In [1]:
import torch
import peft 
import time
from transformers import AutoTokenizer, AutoModelForCausalLM, BitsAndBytesConfig
from utils.dataset import template

#from bokeh.plotting import figure, show
#from bokeh.io import output_notebook

#output_notebook()

In [5]:
model_id = 'GeneZC/MiniChat-3B'
device = 'cuda'

In [3]:
bnb_config = BitsAndBytesConfig(
    load_in_4bit=True,
    bnb_4bit_use_double_quant=True,
    bnb_4bit_quant_type="nf4",
    bnb_4bit_compute_dtype=torch.bfloat16
)



model = AutoModelForCausalLM.from_pretrained(model_id, use_cache=True,
                                             device_map="auto",
                                             quantization_config=bnb_config,
                                             )
tokenizer = AutoTokenizer.from_pretrained(model_id, use_fast=False)
if tokenizer.pad_token is None:
    tokenizer.add_special_tokens({'pad_token': '[PAD]'})
    model.resize_token_embeddings(len(tokenizer))

You are using the default legacy behaviour of the <class 'transformers.models.llama.tokenization_llama.LlamaTokenizer'>. This is expected, and simply means that the `legacy` (previous) behavior will be used so nothing changes for you. If you want to use the new behaviour, set `legacy=False`. This should only be set if you understand what it means, and thouroughly read the reason why this was added as explained in https://github.com/huggingface/transformers/pull/24565


In [4]:
lora_path = 'lora/disco-limbic-dialogue-512/'

model = model.eval()
lora_model = peft.PeftModel.from_pretrained(model, lora_path, adapter_name='loraTrained', is_trainable=False)

In [7]:
dialog = [
    "[Electrochemistry]: Whoa! In your hand: *pyrholidon* -- the double rainbow of synthetic hallucinogens. Rare and gritty, a product of the age of atomic power.",
    "Look at the little puck of liquid.",
    "[Electrochemistry]: What a funny little cap! Don't let the *scary* medical warnings throw you off. It's an inadequate antidote to radiation poisoning, but a *potent* antidote to *boredom*.",
    "Hmm... open the cap.",
]

query = template(dialog) + ' [|Assistant|] '
model_inputs = tokenizer(query, return_tensors="pt", add_special_tokens=False).input_ids.to(device)
generated_ids = model.generate(input_ids=model_inputs, max_new_tokens=64,
                               do_sample=True,
                               temperature=0.7,
                               repetition_penalty=1.15)

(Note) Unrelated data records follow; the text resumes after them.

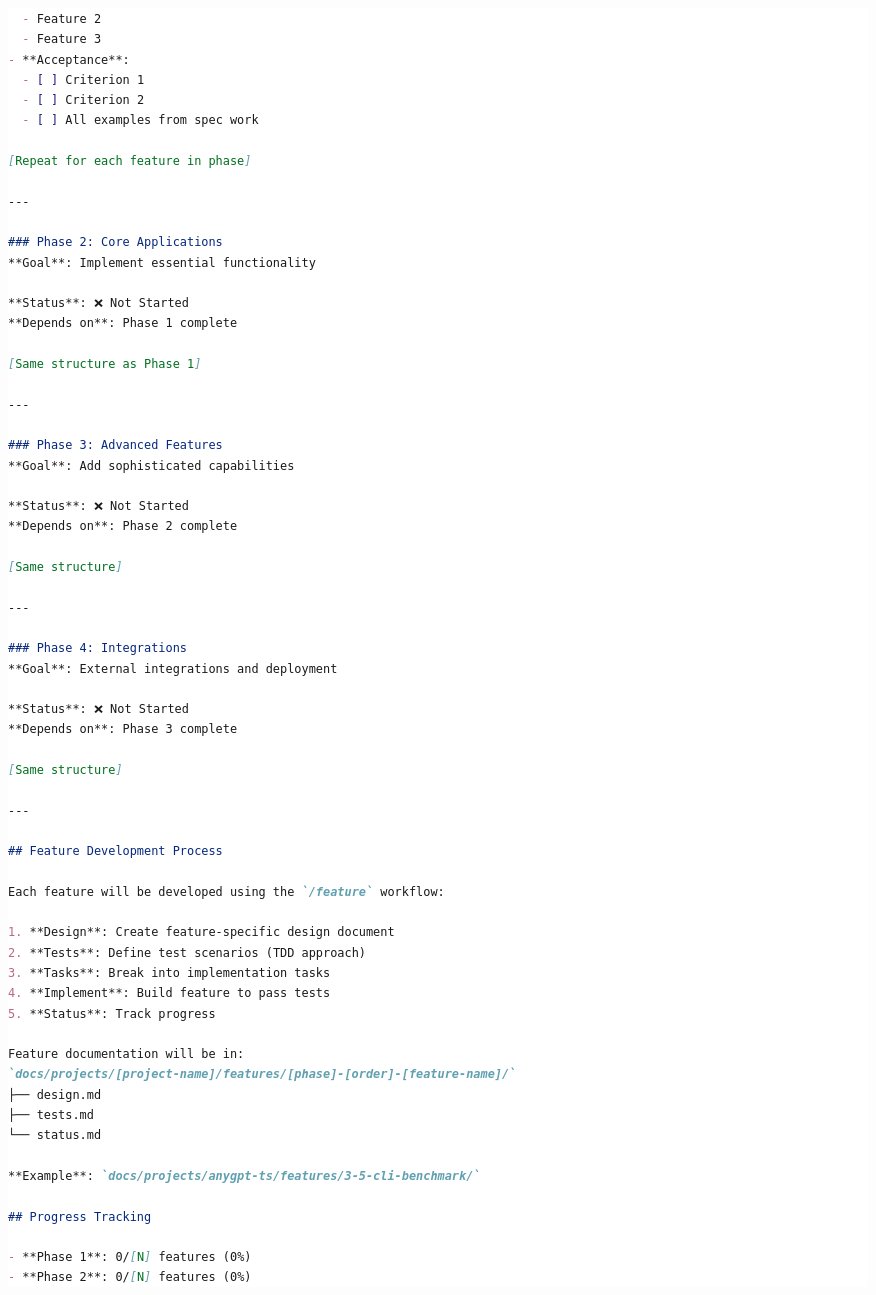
 ```markdown
  - Feature 2
  - Feature 3
- **Acceptance**:
  - [ ] Criterion 1
  - [ ] Criterion 2
  - [ ] All examples from spec work

[Repeat for each feature in phase]

---

### Phase 2: Core Applications
**Goal**: Implement essential functionality

**Status**: ❌ Not Started  
**Depends on**: Phase 1 complete

[Same structure as Phase 1]

---

### Phase 3: Advanced Features
**Goal**: Add sophisticated capabilities

**Status**: ❌ Not Started  
**Depends on**: Phase 2 complete

[Same structure]

---

### Phase 4: Integrations
**Goal**: External integrations and deployment

**Status**: ❌ Not Started  
**Depends on**: Phase 3 complete

[Same structure]

---

## Feature Development Process

Each feature will be developed using the `/feature` workflow:

1. **Design**: Create feature-specific design document
2. **Tests**: Define test scenarios (TDD approach)
3. **Tasks**: Break into implementation tasks
4. **Implement**: Build feature to pass tests
5. **Status**: Track progress

Feature documentation will be in:
`docs/projects/[project-name]/features/[phase]-[order]-[feature-name]/`
├── design.md
├── tests.md
└── status.md

**Example**: `docs/projects/anygpt-ts/features/3-5-cli-benchmark/`

## Progress Tracking

- **Phase 1**: 0/[N] features (0%)
- **Phase 2**: 0/[N] features (0%)
```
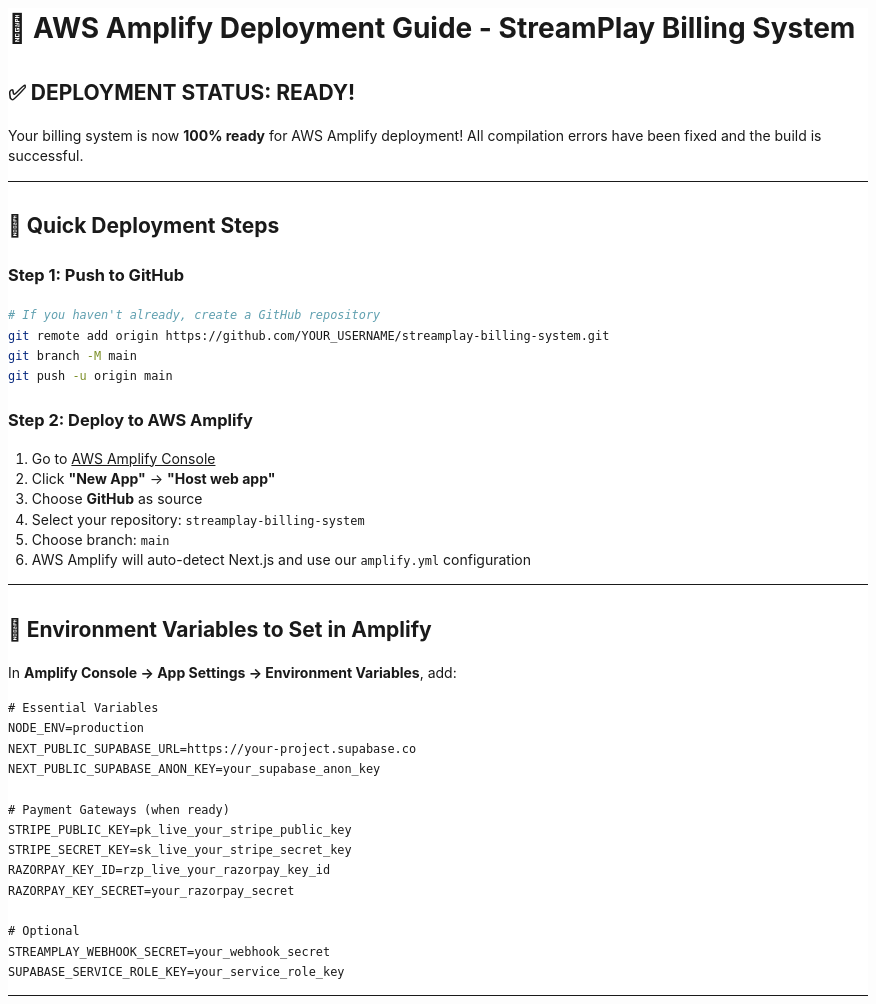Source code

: # 🚀 AWS Amplify Deployment Guide - StreamPlay Billing System

## ✅ **DEPLOYMENT STATUS: READY!**

Your billing system is now **100% ready** for AWS Amplify deployment! All compilation errors have been fixed and the build is successful.

---

## 🎯 **Quick Deployment Steps**

### **Step 1: Push to GitHub**
```bash
# If you haven't already, create a GitHub repository
git remote add origin https://github.com/YOUR_USERNAME/streamplay-billing-system.git
git branch -M main
git push -u origin main
```

### **Step 2: Deploy to AWS Amplify**
1. Go to [AWS Amplify Console](https://console.aws.amazon.com/amplify/)
2. Click **"New App"** → **"Host web app"**
3. Choose **GitHub** as source
4. Select your repository: `streamplay-billing-system`
5. Choose branch: `main`
6. AWS Amplify will auto-detect Next.js and use our `amplify.yml` configuration

---

## 🔧 **Environment Variables to Set in Amplify**

In **Amplify Console → App Settings → Environment Variables**, add:

```env
# Essential Variables
NODE_ENV=production
NEXT_PUBLIC_SUPABASE_URL=https://your-project.supabase.co
NEXT_PUBLIC_SUPABASE_ANON_KEY=your_supabase_anon_key

# Payment Gateways (when ready)
STRIPE_PUBLIC_KEY=pk_live_your_stripe_public_key
STRIPE_SECRET_KEY=sk_live_your_stripe_secret_key
RAZORPAY_KEY_ID=rzp_live_your_razorpay_key_id
RAZORPAY_KEY_SECRET=your_razorpay_secret

# Optional
STREAMPLAY_WEBHOOK_SECRET=your_webhook_secret
SUPABASE_SERVICE_ROLE_KEY=your_service_role_key
```

---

output = tokenizer.decode(generated_ids[0], skip_special_tokens=False)
print(output)



[Sight]: Go ahead and sniff it, see how hard it comes back? How long does the after-effect last?</s>


In [66]:
dialog = [
]

while True:
    
    inp = input('Input:')
    if inp == 'q':
        break
    if inp:
        dialog.append(inp)
        
        print(f'[You]: {inp}', end='\n\n')
    query = template(dialog) + ' [|Assistant|] '
    
    model_inputs = tokenizer(query, return_tensors="pt", add_special_tokens=False).input_ids.to(device)
    input_len = len(model_inputs[0])
    generated_ids = model.generate(input_ids=model_inputs, max_new_tokens=128,
                                do_sample=True,
                                #pad_token_id=tokenizer.eos_token_id,
                                temperature=0.7,
                                repetition_penalty=1.15)
    #outputs = model(input_ids=input_ids),# max_length=cut_len, min_length=8, top_p=0.9, do_sample=True)
    output = tokenizer.decode(generated_ids[0][input_len:], skip_special_tokens=True)
    dialog.append(output)
    print(output, end='\n\n')
    time.sleep(0.5)

[Interfacing]: The pink and white ball slips out of your hand as it hits the ice -- what a *punk* moment...

[Visual Calculus]: And just look at that! A communist symbol in all its glory. It's like an army flag or something.
[Visual Calculus]: What is this crap? Are we really so lousy? Why isn't it anything other than a piece of shit?